Trotz der anhaltenden globalen Pandemie hält Innensenator Geisel unvermindert an Abschiebungen aus Berlin fest. Dabei erreichen Flüchtlingsrat und Beratungsstellen vermehrt Berichte, die an jeglicher Humanität beim Vollzug der Abschiebungen zweifeln lassen.

Das dem Innensenator unterstellte Berliner Landesamt für Einwanderung (LEA) hat am 31. März 2021 federführend einen bundesweiten Sammelabschiebeflug nach Armenien organisiert. Die psychosoziale Beratungsstelle Xenion hatte erst 14 Tage zuvor für den 30jährigen Herrn P. mit einer körperlichen Behinderung eine barrierefreie Wohnung gefunden. Er konnte dort endlich mit seiner Mutter, Frau S., zusammenleben, die ihn zu Hause pflegte. Zuvor war er in einer Pflegeeinrichtung untergebracht. Erst eine Woche vor der Abschiebung hatte Frau S. vom LEA eine Arbeitserlaubnis für einen Minijob in einer Arztpraxis erhalten.
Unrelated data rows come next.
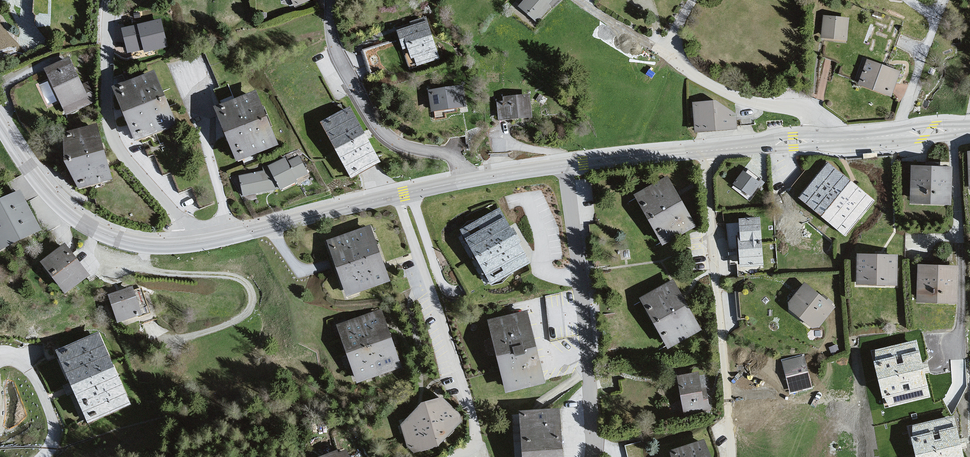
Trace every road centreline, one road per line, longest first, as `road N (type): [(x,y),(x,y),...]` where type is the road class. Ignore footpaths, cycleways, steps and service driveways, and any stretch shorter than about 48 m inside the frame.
road 1 (residential): [(705,149),(731,456)]
road 2 (residential): [(566,165),(595,439),(615,456)]
road 3 (residential): [(397,195),(473,432),(470,448),(453,456)]
road 4 (residential): [(190,244),(117,138),(113,0)]
road 5 (residential): [(463,181),(455,157),(391,140),(368,118),(337,52),(332,0)]
road 6 (residential): [(0,124),(31,172),(78,221),(134,244),(190,244)]
road 7 (residential): [(190,244),(397,195)]
road 8 (residential): [(829,139),(810,113),(740,103),(675,59)]
road 9 (residential): [(829,139),(969,129)]
road 10 (residential): [(566,165),(705,149)]
road 11 (residential): [(39,456),(53,431),(50,414),(20,359),(0,357)]
road 12 (residential): [(705,149),(829,139)]

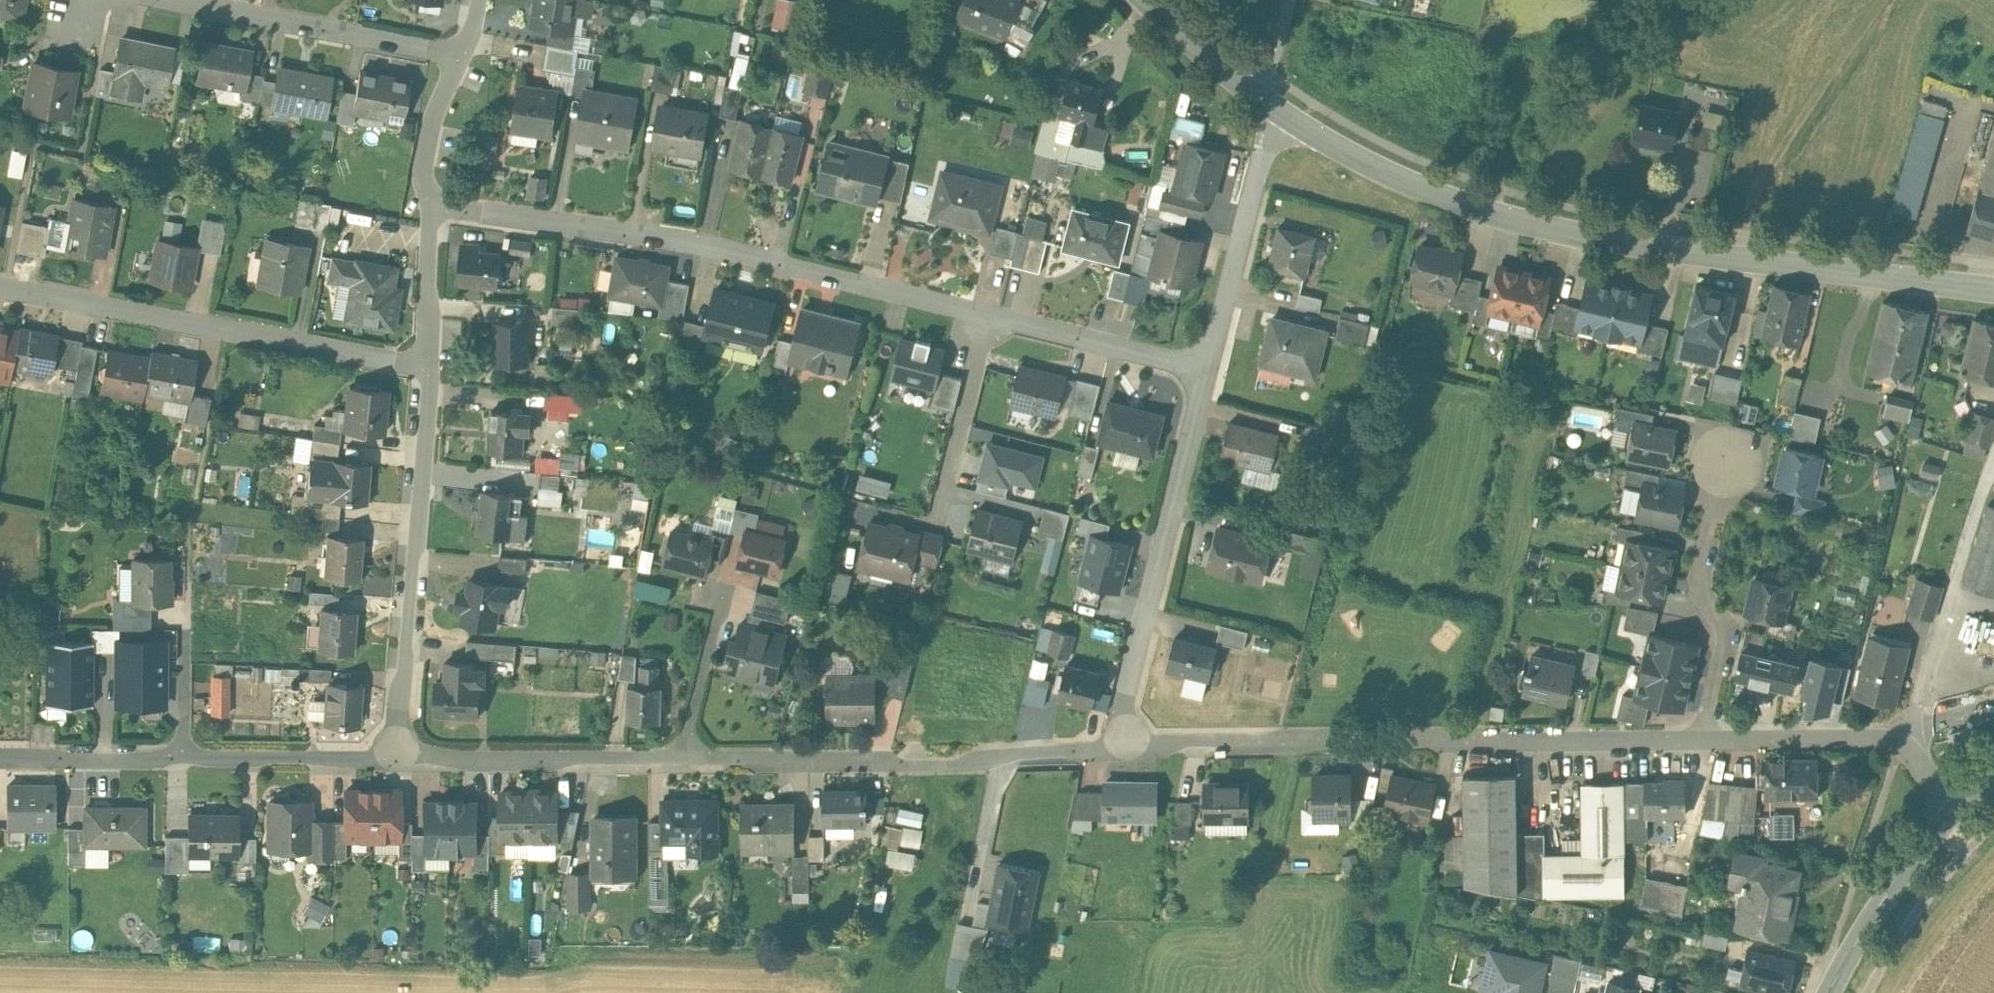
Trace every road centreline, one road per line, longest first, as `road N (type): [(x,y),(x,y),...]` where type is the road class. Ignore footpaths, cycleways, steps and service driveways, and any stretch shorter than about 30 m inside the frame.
road 1 (residential): [(434,202),(689,238),(1207,368)]
road 2 (secondary): [(1993,290),(1552,228),(1396,180),(1279,110)]
road 3 (residential): [(393,757),(985,756),(1125,739)]
road 4 (residential): [(1125,739),(1698,738)]
road 5 (residential): [(0,288),(424,358)]
road 6 (residential): [(393,757),(424,358)]
road 7 (residential): [(0,755),(393,757)]
road 8 (residential): [(1125,739),(1126,700),(1207,368)]
road 9 (residential): [(1726,455),(1698,593),(1725,635),(1698,738)]
road 10 (residential): [(1698,738),(1880,736),(1908,745),(1956,806)]
road 11 (residential): [(1207,368),(1279,110)]
road 12 (residential): [(199,0),(463,43)]
road 13 (tertiary): [(1829,992),(1901,872),(1956,806)]
road 14 (residential): [(463,43),(434,202)]
road 15 (residential): [(424,358),(434,202)]
road 16 (secondary): [(1258,94),(1153,0)]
Zwischen 5 und 6 Uhr morgens des 31. März zertrümmerte die Polizei die Wohnungstür und holte die 55jährige Frau S. ab. Ihr  Sohn steht seitdem unter Schock und befindet sich in psychologischer Behandlung. Er war für seine alltäglichen Verrichtungen auf die Hilfe seiner Mutter angewiesen und infolge der Abschiebung zunächst komplett ohne Pflege und Versorgung. Niemand fühlte sich verantwortlich. Inzwischen konnten durch das Engagement von Xenion ein Pflegedienst und eine Einzelfallhilfe eingesetzt werden. Die abgeschobene Mutter ist in Armenien ohne Bleibe und ohne jede Perspektive.
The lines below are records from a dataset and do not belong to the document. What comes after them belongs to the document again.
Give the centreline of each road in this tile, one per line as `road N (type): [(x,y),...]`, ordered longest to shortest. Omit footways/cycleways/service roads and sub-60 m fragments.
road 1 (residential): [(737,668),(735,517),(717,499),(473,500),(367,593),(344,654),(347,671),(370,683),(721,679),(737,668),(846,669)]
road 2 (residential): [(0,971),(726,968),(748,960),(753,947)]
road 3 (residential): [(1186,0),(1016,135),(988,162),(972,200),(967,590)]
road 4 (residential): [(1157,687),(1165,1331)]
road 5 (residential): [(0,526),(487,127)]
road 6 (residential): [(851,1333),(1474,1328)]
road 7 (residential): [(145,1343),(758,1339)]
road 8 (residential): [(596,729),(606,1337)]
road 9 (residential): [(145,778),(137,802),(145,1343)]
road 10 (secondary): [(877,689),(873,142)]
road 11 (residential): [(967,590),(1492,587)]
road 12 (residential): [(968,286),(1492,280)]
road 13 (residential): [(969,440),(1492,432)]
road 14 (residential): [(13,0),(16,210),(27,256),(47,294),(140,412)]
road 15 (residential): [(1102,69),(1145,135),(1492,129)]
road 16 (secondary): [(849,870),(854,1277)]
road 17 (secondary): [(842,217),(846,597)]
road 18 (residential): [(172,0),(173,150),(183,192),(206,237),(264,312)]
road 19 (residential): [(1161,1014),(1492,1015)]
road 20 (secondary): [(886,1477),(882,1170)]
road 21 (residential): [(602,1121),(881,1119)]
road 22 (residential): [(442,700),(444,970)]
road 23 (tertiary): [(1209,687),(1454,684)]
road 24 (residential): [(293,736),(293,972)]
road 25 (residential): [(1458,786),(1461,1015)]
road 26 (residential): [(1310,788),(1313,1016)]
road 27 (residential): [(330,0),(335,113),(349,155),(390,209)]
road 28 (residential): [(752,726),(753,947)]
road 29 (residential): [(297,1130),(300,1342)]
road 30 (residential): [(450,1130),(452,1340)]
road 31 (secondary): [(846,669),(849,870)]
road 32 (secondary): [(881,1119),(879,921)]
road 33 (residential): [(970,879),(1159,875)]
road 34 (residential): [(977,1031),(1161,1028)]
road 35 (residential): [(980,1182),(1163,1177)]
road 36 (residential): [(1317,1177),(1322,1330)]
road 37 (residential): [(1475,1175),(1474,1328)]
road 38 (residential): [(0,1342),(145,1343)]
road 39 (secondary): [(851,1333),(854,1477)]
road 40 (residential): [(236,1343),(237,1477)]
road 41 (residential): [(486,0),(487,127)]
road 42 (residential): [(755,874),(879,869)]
Am gleichen Tag ließ das Berliner Einwanderungsamt auch die 66jährige chronisch kranke Frau J. abschieben, die außerdem eine körperliche Behinderung hat. Sie lebte in einer Wohnung mit ihrer Tochter, ihrem Enkel, ihrem gehörlosen Sohn und ihrer gehörlosen Schwägerin. Ein psychiatrisches Attest aus Juli 2020 bestätigt u.a. Diabetes, eine medikamentös behandlungsbedürftige psychische Erkrankung sowie kognitive Einschränkungen, weshalb Frau J. auf Anleitung und teilweise Übernahme bei Verrichtungen des alltäglichen Lebens durch ihre Angehörigen angewiesen ist. Das Attest bestätigt krankheitsbedingte Reiseunfähigkeit für 6 Monate.[1]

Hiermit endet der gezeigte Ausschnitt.